Кот, зверь и конец света - страница 7
Боже мой. Неужели правда?… Но что все это значит?
Нефр дал Илье прочувствовать всю паранойю и беспокойство до конца, все неудобство, непонятность ситуации, пока тот, следуя обычному маршруту и не слишком понимая, стоит ли уже или не стоит дергаться и убегать, приближался все ближе, подчиняясь кое-чему столь же эффективному, как и гипноз. Ведь вдруг все в порядке, и я буду выглядеть дебилом, шарахаясь от случайного человека на улице?..
А потом мальчик-девочка в красном плаще улыбнулся и стряхнул пепел с сигареты, и не стало ничего. Все окружающее размазалось в грязно-бурное смазанное бурчащее, шелестящее, гудящее пятно, фон для крохотных серых птиц, серых осколков какого-то чужого мира, уверенно приближающихся к Илье.
Он сам словно завяз в пространстве, не в силах закончить движение, и серые острые точки все летели и летели к нему.
Но не долетели.
Над плечом Ильи кто-то громко вздохнул, и частички пепла сменили траекторию, подхваченные чужим спасительным дыханием.
— Брат, тут близко, возьми вот, — раздался бодрый голос сзади, и Илья, заторможенно обернувшись, сначала увидел листовку с каким-то кафе, потом держащую ее темную руку, неоново-голубой рукав толстовки и, наконец, самого бодро улыбающегося темнокожего парня. — Лучшая шаурма, отвечаю!
Илья автоматически взял листовку, потому что всегда брал, чисто из желания помочь. У него даже был специальный листовочный карман, в который попадала вся собранная макулатура. Раз в пару дней, когда карман разбухал до неприличия, Илья вытряхивал его в ближайшую урну. Поэтому мозги совершенно не принимали участия в этом процессе. Пока он перегибал листовку вчетверо и совал в куртку, он продолжал несколько ошалело глядеть на раздатчика, и внезапно его узнал — вернее, его куртку.
— Ты, — сказал Илья. — Ты там тоже был!
— Эй, брат, полегче! — африканец поднял руки в защитном жесте, и Илья автоматически отметил, что ладони у него такие же темные, как тыльная сторона рук, в отличие от многих представителей его расы. — Это не я, точно тебе говорю, вот как!
— На Лубянке ты тоже листовки раздаешь? — Илья сделал шаг в его сторону, а он — назад.
— Э, да где только не раздаю! Кушать-то хочется. Вот, раздам листовки, дадут шаурму! Знаешь, какая вкусная? Ммм! — потянул негр и внезапно переключил тему. — Э, вот что, ты мне денег дай, да? Я бедный студент, вроде как, работаю там, работаю тут, денег мало, а ты дай хоть сто рублев?
— На, — Илья покопался в кармане, сунул ему бумажку, полученную на сдачу вчера, и открыл было рот, чтобы продолжить допрос, но сбоку раздалось раздраженное:
— Эй, ты!
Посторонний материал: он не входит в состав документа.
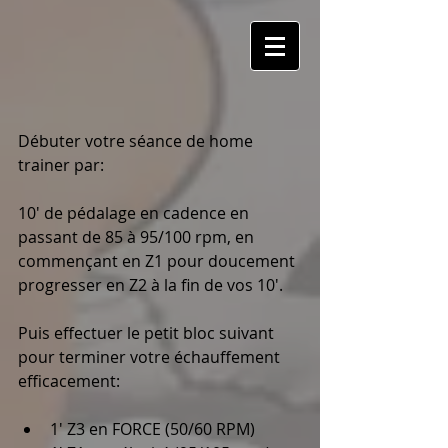
Débuter votre séance de home 
trainer par: 
10' de pédalage en cadence en 
passant de 85 à 95/100 rpm, en 
commençant en Z1 pour doucement 
progresser en Z2 à la fin de vos 10'. 
Puis effectuer le petit bloc suivant 
pour terminer votre échauffement 
efficacement: 
1' Z3 en FORCE (50/60 RPM)  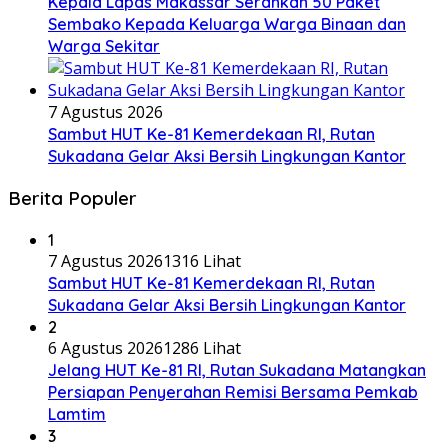
Kepala Lapas Makassar Serahkan 50 Paket
Sembako Kepada Keluarga Warga Binaan dan
Warga Sekitar
7 Agustus 2026
Sambut HUT Ke-81 Kemerdekaan RI, Rutan
Sukadana Gelar Aksi Bersih Lingkungan Kantor
Berita Populer
1
7 Agustus 2026
1316 Lihat
Sambut HUT Ke-81 Kemerdekaan RI, Rutan
Sukadana Gelar Aksi Bersih Lingkungan Kantor
2
6 Agustus 2026
1286 Lihat
Jelang HUT Ke-81 RI, Rutan Sukadana Matangkan
Persiapan Penyerahan Remisi Bersama Pemkab
Lamtim
3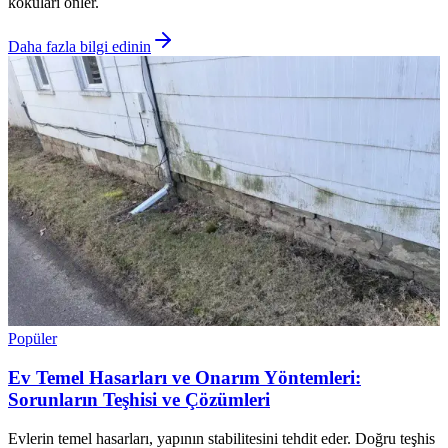
kokuları önler.
Daha fazla bilgi edinin
Popüler
Ev Temel Hasarları ve Onarım Yöntemleri:
Sorunların Teşhisi ve Çözümleri
Evlerin temel hasarları, yapının stabilitesini tehdit eder. Doğru teşhis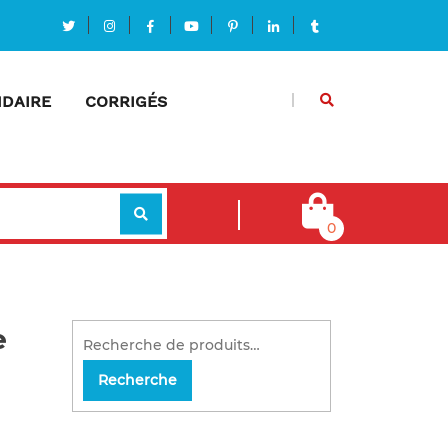
DAIRE
CORRIGÉS
0
e
Recherche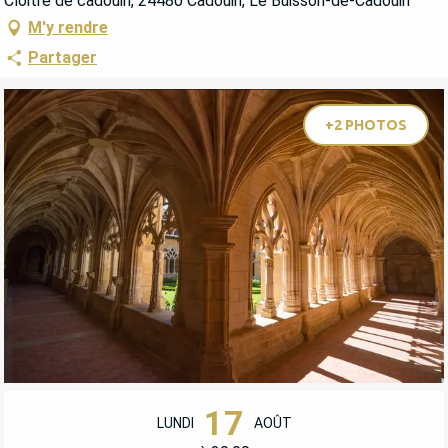
Cloitre de cadouin, 24480 Cadouin, Le Buisson-de-Cadouin
M'y rendre
Partager
+2 PHOTOS
OUVERTURE ET COORDONNÉES
17
LUNDI
AOÛT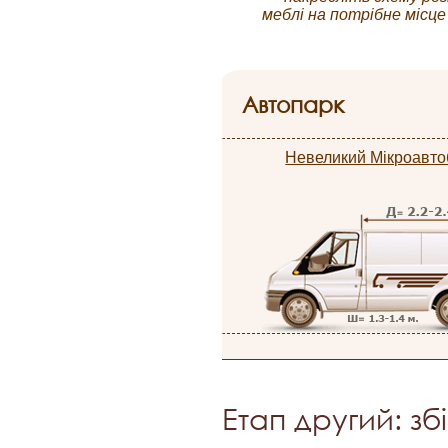
меблі на потрібне місце
Автопарк
Невеликий Мікроавто
Етап другий: зб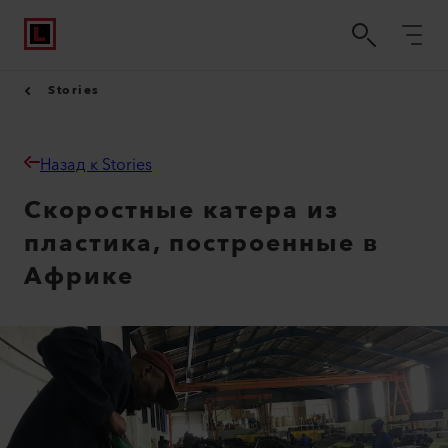
Stories
Назад к Stories
Скоростные катера из
пластика, построенные в
Африке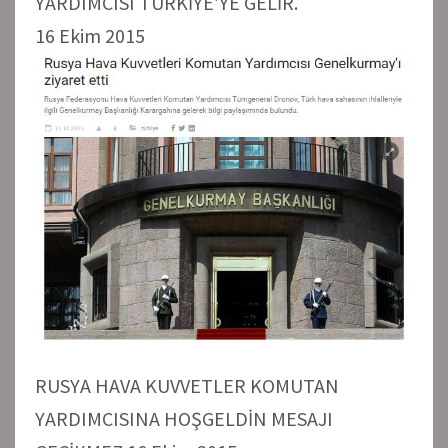
YARDIMCISI TÜRKİYE’YE GELİR.
16 Ekim 2015
RUSYA HAVA KUVVETLER KOMUTAN
YARDIMCISINA HOŞGELDİN MESAJI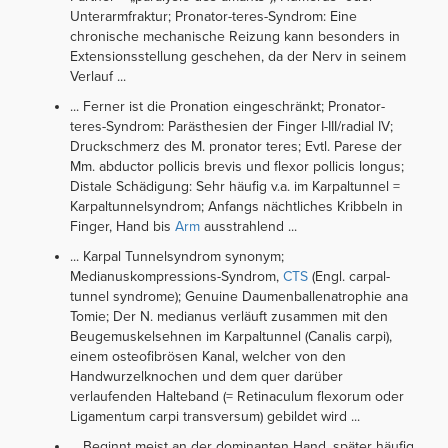
Unterarmfraktur; Pronator-teres-Syndrom: Eine
chronische mechanische Reizung kann besonders in
Extensionsstellung geschehen, da der Nerv in seinem
Verlauf ...
... Ferner ist die Pronation eingeschränkt; Pronator-
teres-Syndrom: Parästhesien der Finger I-III/radial IV;
Druckschmerz des M. pronator teres; Evtl. Parese der
Mm. abductor pollicis brevis und flexor pollicis longus;
Distale Schädigung: Sehr häufig v.a. im Karpaltunnel =
Karpaltunnelsyndrom; Anfangs nächtliches Kribbeln in
Finger, Hand bis
Arm
ausstrahlend ...
... Karpal Tunnelsyndrom synonym;
Medianuskompressions-Syndrom,
CTS
(Engl. carpal-
tunnel syndrome); Genuine Daumenballenatrophie ana
Tomie; Der N. medianus verläuft zusammen mit den
Beugemuskelsehnen im Karpaltunnel (Canalis carpi),
einem osteofibrösen Kanal, welcher von den
Handwurzelknochen und dem quer darüber
verlaufenden Halteband (= Retinaculum flexorum oder
Ligamentum carpi transversum) gebildet wird ...
... Beginnt meist an der dominanten Hand, später häufig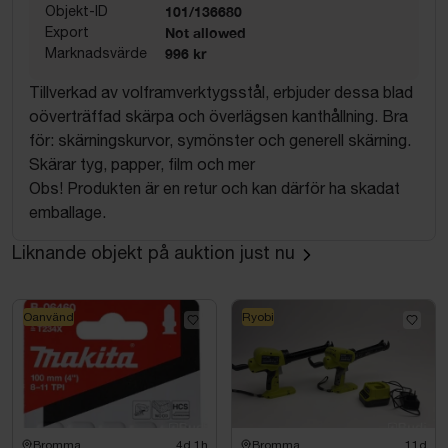
Objekt-ID
101/136680
Export
Not allowed
Marknadsvärde
996 kr
Tillverkad av volframverktygsstål, erbjuder dessa blad
oöverträffad skärpa och överlägsen kanthållning. Bra
för: skärningskurvor, symönster och generell skärning.
Skärar tyg, papper, film och mer
Obs! Produkten är en retur och kan därför ha skadat
emballage.
Liknande objekt på auktion just nu
Oanvänd
Ryobi
Bromma
4d 1h
Bromma
11d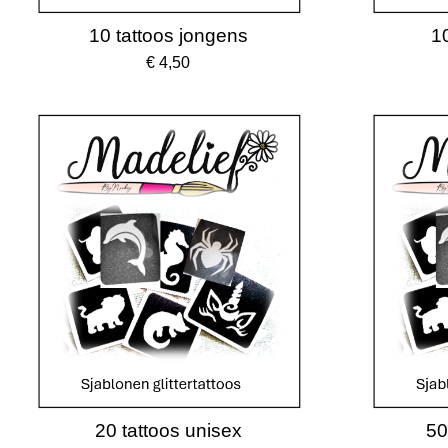
10 tattoos jongens
10
€ 4,50
20 tattoos unisex
50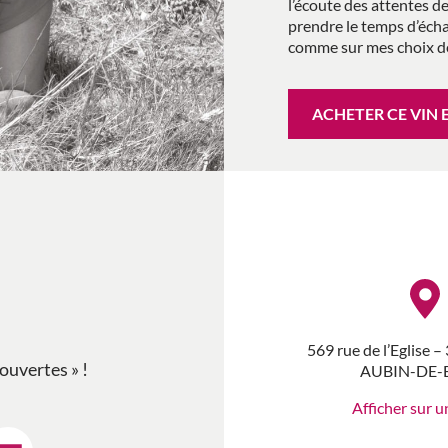
l’écoute des attentes d
prendre le temps d’écha
comme sur mes choix de 
ACHETER CE VIN 
569 rue de l’Eglise 
ouvertes » !
AUBIN-DE-
Afficher sur u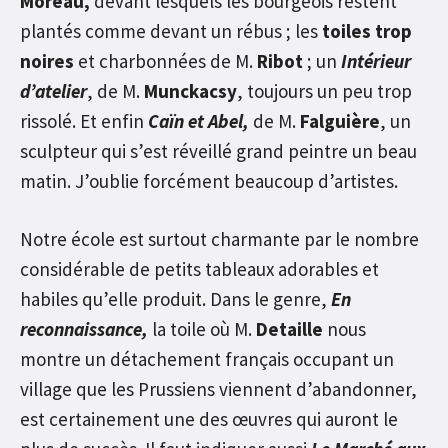
Moreau,
devant lesquels les bourgeois restent
plantés comme devant un rébus ; les
toiles trop
noires
et charbonnées de M.
Ribot
; un
Intérieur
d’atelier
, de M.
Munckacsy
, toujours un peu trop
rissolé. Et enfin
Caïn et Abel,
de M.
Falguière
, un
sculpteur qui s’est réveillé grand peintre un beau
matin. J’oublie forcément beaucoup d’artistes.
Notre école est surtout charmante par le nombre
considérable de petits tableaux adorables et
habiles qu’elle produit. Dans le genre,
En
reconnaissance,
la toile où M.
Detaille
nous
montre un détachement français occupant un
village que les Prussiens viennent d’abandonner,
est certainement une des œuvres qui auront le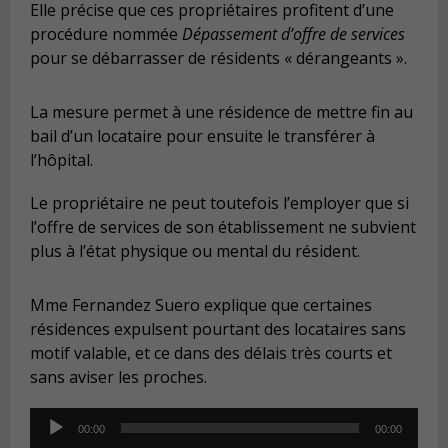
Elle précise que ces propriétaires profitent d’une
procédure nommée
Dépassement d’offre de services
pour se débarrasser de résidents « dérangeants ».
La mesure permet à une résidence de mettre fin au
bail d’un locataire pour ensuite le transférer à
l’hôpital.
Le propriétaire ne peut toutefois l’employer que si
l’offre de services de son établissement ne subvient
plus à l’état physique ou mental du résident.
Mme Fernandez Suero explique que certaines
résidences expulsent pourtant des locataires sans
motif valable, et ce dans des délais très courts et
sans aviser les proches.
Audio
00:00
00:00
Player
Опять попрошайничаешь? Вали отсюда, попугай!
— Э, сорян, брат, — обрадовался африканец и, разом напружинившись, побежал бодрой трусцой в сторону цирка, сопровождаемый безнадежными криками полицейского.
Илья некоторое время смотрел ему вслед, но потом все-таки повернулся в сторону метро и зашел внутрь. Странно — ему все казалось и казалось, что между лопаток в спину впивается холодный, острый взгляд, пахнущий металлом. Илья даже оглядывался несколько раз, под предлогом развязавшегося шнурка пропустил мимо кучу народу в кишке перехода, но мерзкое ощущение не оставило его, только усилилось.
Однако пик ощущения пришелся на тот момент, когда Илья уже ехал домой. Как назло, в вагон, в котором он ехал, на Парке Культуры ввалилась огромная толпа разгоряченных футбольных фанатов, разом притиснув всех к краям и громко скандируя с прыжками в такт так, что поезд раскачивался, а остальные пассажиры проклинали и футбол, и метро и свое решение когда-либо в метро спускаться. Стоявшую рядом с Ильей девчонку притиснуло к нему так, что это было уже почти неприлично, и он вывернулся, меняясь с ней местами и прикрывая ее от давления, просто потому, что она была меньше и слабее.
— Ты чо как этот, — внезапно поинтересовался у него крепкий парень в цветной куртке, обдавая феерическими ароматами перегара, чего-то весьма увядшего и … явным, болезненным запахом железа. — Трешься об меня тут? Ты этот, что ли?
— Простите, — сдержанно сказал Илья, пытаясь хоть немного отвернуться, чтобы выйти из конуса ароматной смерти. — Тут мало места.